Caroline, 52, of Fish Hoek, says the most surprising skill she has picked up is the ability to find stillness. It has, she says, allowed her to savour the paradox of doing more while being less busy.
“While I’ve had to maintain distance teaching and embrace all of the technology that goes with it, and be available on so many levels for
students, I’ve fallen in love with home, and my small corner of the city.”
Caroline is head of dramatic arts and a teacher at Fish Hoek High School and was previously deputy head at Forres Preparatory School in Rondebosch. She is mother to two children, Finn, 23, and Lily, 18, four cats, a sausage dog and a hive of bees.
When her sisters in Durban both started crocheting last year, she tried to join them.
“I took myself off for a lesson in Fish Hoek, but almost broke my tutor.
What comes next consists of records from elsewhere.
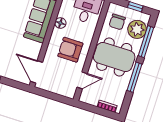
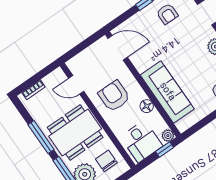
armchair: (70, 50) -> (114, 96), turned -90
door: (82, 80) -> (76, 85), hinge flipped

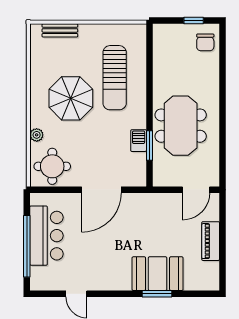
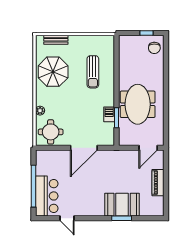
sun lounger: (115, 78) -> (93, 72), width x0.73, depth x0.75
parasol: (71, 98) -> (53, 72), moved
bar counter: (46, 236) -> (47, 196), moved

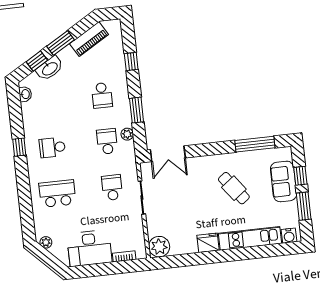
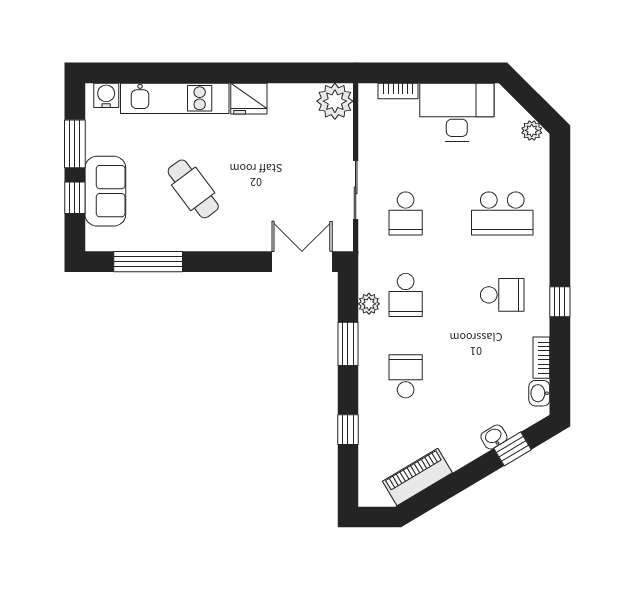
window: (60, 43) -> (468, 476), removed
washbasin: (50, 68) -> (494, 437), width x0.52, depth x0.69
bookcase: (26, 114) -> (541, 358), added

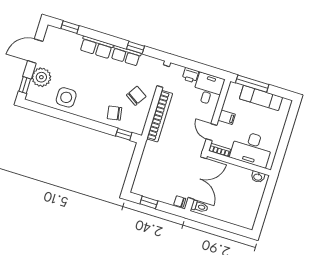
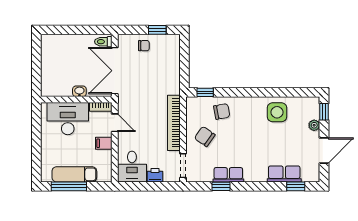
row of seats: (96, 47) -> (284, 174), moved
plant: (41, 77) -> (314, 125), width x0.53, depth x0.53
window: (252, 84) -> (69, 186), moved
chair: (136, 96) -> (205, 136), turned 92
washbasin: (258, 177) -> (79, 91), moved
chair: (180, 202) -> (144, 46), moved

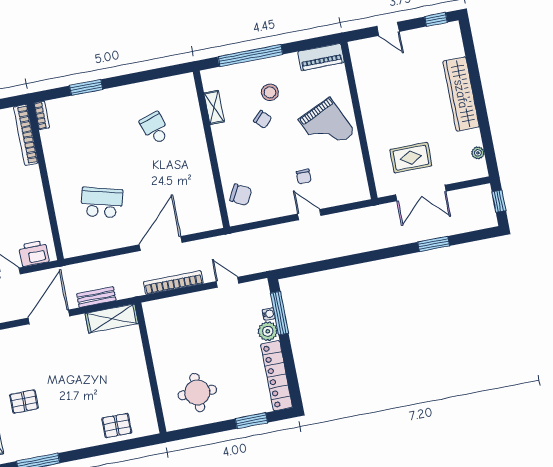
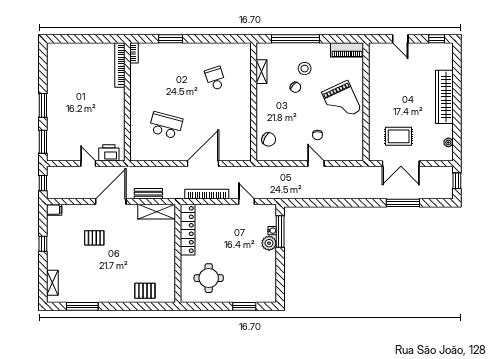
window: (434, 244) -> (403, 203), width x1.44
locker: (277, 376) -> (188, 230), moved, turned 180
pallet: (24, 402) -> (94, 238), moved

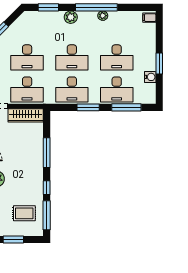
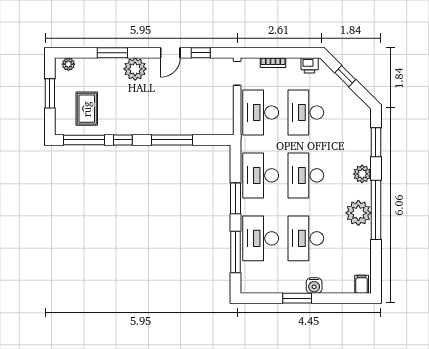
plant: (103, 16) -> (358, 213), width x1.88, depth x1.88
water cooler: (150, 77) -> (314, 285), moved
wardrobe: (26, 115) -> (224, 111), removed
So gave that up. I think it was a week into lockdown that I decided to look on YouTube for an instructional video. I found a brilliantly colourful woman who managed to assure me that this I can do; and she was glowing and full of praise and “don’t worries” at each step of the way,” Caroline says.
It took 100 days to finish the granny square blanket, but she got there, and now she’s started a new project. “I also learned to bake my own bread, and know without a doubt,” she adds with a laugh, “that I will never start and keep a sourdough starter alive.”
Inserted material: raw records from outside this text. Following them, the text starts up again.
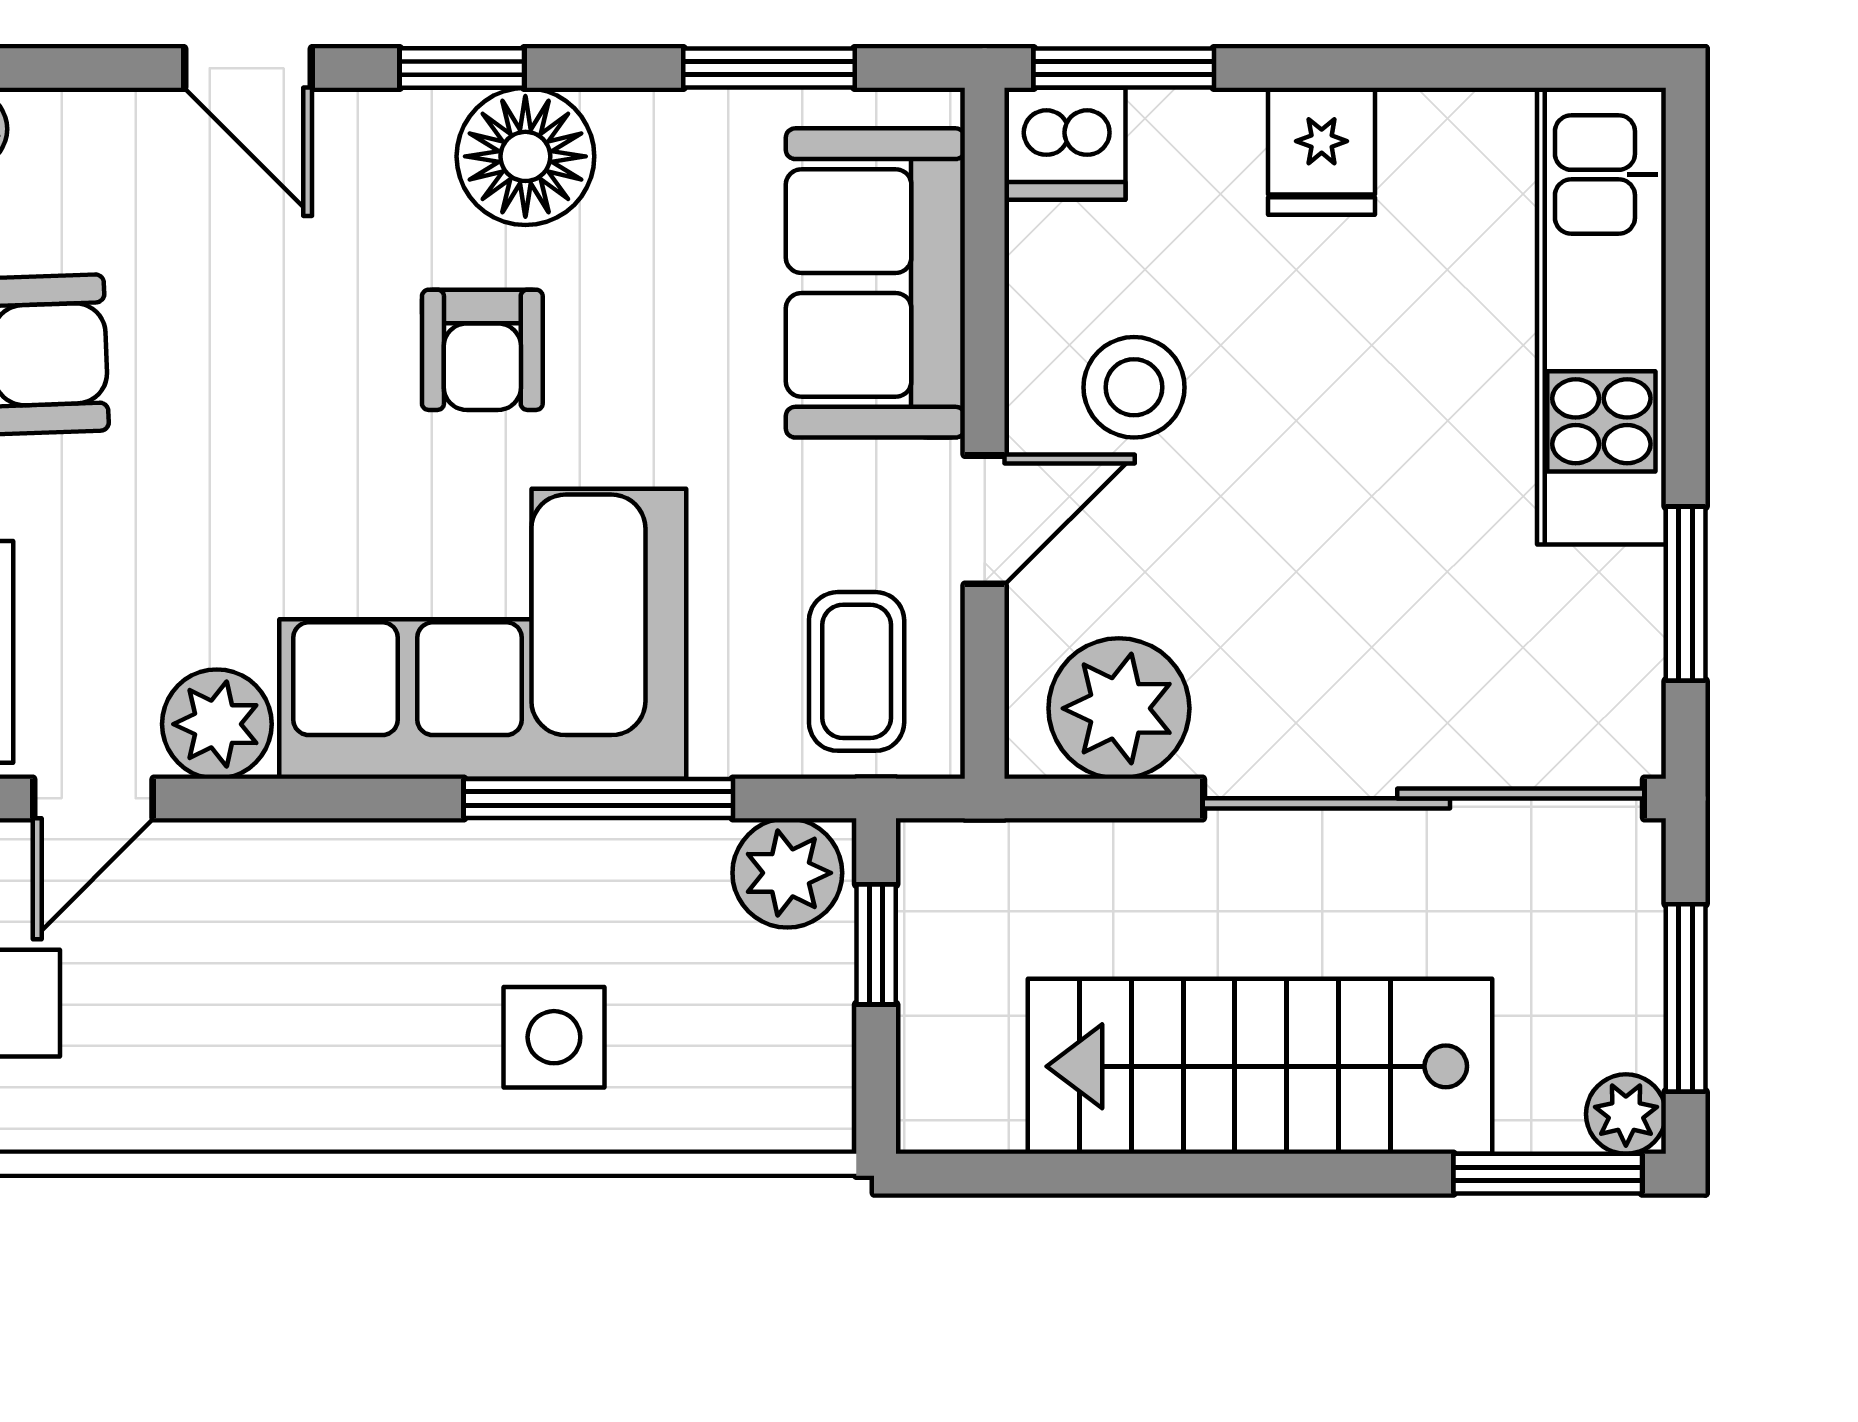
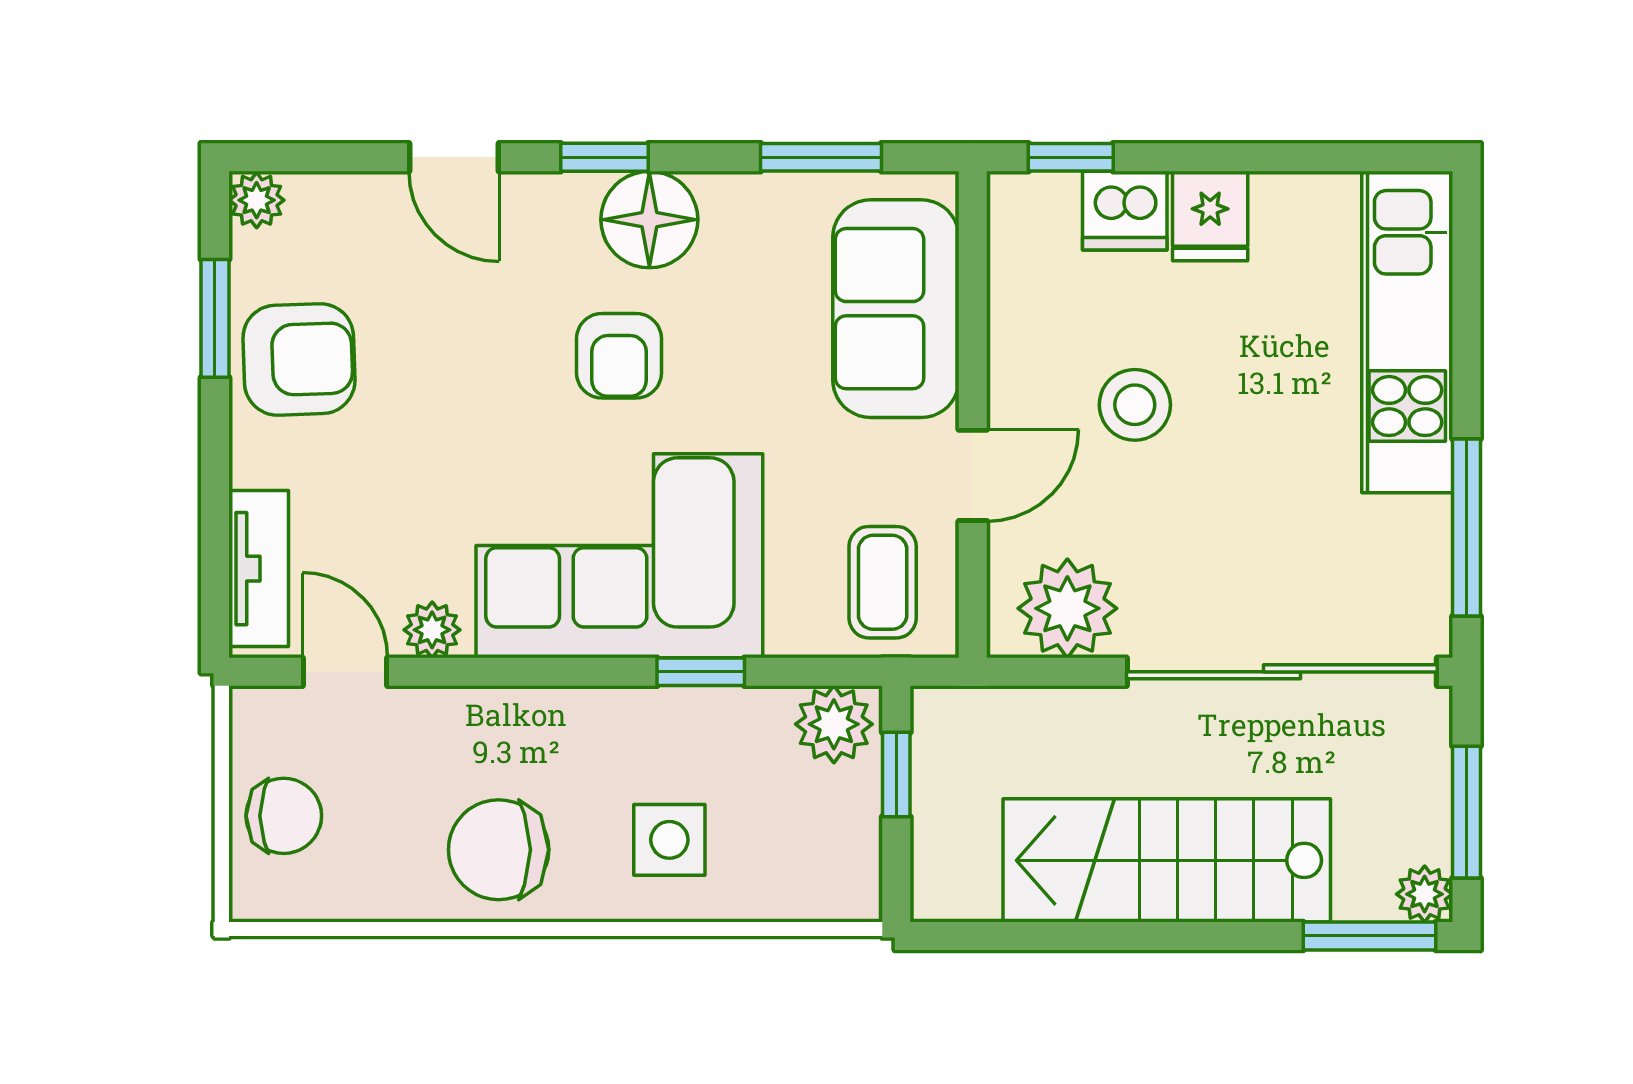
window: (1124, 68) -> (1071, 157), width x0.67
dishwasher: (1066, 144) -> (1125, 211), moved
stool: (1134, 387) -> (1135, 405), moved
window: (1686, 594) -> (1466, 527), width x1.44
plant: (217, 724) -> (432, 630), width x0.73, depth x0.73
door: (93, 798) -> (345, 672), swing flipped
window: (598, 798) -> (701, 672), width x0.46
chair: (311, 1051) -> (499, 850), added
But beyond making bread and crocheting, lockdown has also given her time to reflect on who she is and what she has done with her life.
“What have I come to appreciate about myself and my life? That I am a good person and that I have spent a life in service to others, using the arts and creativity to help others find the light in themselves. That sounds a bit cliche, but I know this to be true.
“I am also deeply grateful to having been given this one life and the opportunity to encounter the people I have along the way. People are a gift: everyone has a story and when we stop and listen carefully enough we are in turn enriched by their stories.”
Some of what we see in ourselves, she says, can be hard to accept and for her it was coming to terms with her own frailty and the notion that it’s okay to not be okay.
“I really had to face my own anxieties this year. Being still demands that you look inward.”
And then there are the regrets – they can be some of the hardest life lessons to stomach. Caroline was in Durban visiting family for the first time in some years when lockdown was declared. She had barely had 48 hours with her sisters, and they were meant to see her mom and dad the next day.
“In hindsight, I would have pushed the envelope and gone to see them instead of getting – quite literally – the last flight back to Cape Town. I would have happily driven back, just to have been able to hug them both and see them and be together.
“I sit with the pain and heartache daily that I don’t know when and if I will see my parents again. There is no end date to this year and its restrictions and my greatest fear is that a family member gets sick and I won’t be able to see them and be with them.”